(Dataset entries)
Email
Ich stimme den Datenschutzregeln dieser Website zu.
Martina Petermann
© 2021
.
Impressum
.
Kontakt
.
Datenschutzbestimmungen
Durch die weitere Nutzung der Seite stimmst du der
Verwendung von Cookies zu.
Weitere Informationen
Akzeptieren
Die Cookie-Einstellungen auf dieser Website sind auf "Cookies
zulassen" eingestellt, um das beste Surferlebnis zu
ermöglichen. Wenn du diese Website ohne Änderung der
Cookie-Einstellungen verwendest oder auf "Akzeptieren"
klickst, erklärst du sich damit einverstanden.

> **JOB ITEM**: Put each line of the data into a JSON list of strings, one string per line, and leave out any blank lines.

> **SOLUTION**:
[
  "Email",
  "Ich stimme den Datenschutzregeln dieser Website zu.",
  "Martina Petermann",
  "© 2021",
  ".",
  "Impressum",
  ".",
  "Kontakt",
  ".",
  "Datenschutzbestimmungen",
  "Durch die weitere Nutzung der Seite stimmst du der",
  "Verwendung von Cookies zu.",
  "Weitere Informationen",
  "Akzeptieren",
  "Die Cookie-Einstellungen auf dieser Website sind auf \"Cookies",
  "zulassen\" eingestellt, um das beste Surferlebnis zu",
  "ermöglichen. Wenn du diese Website ohne Änderung der",
  "Cookie-Einstellungen verwendest oder auf \"Akzeptieren\"",
  "klickst, erklärst du sich damit einverstanden."
]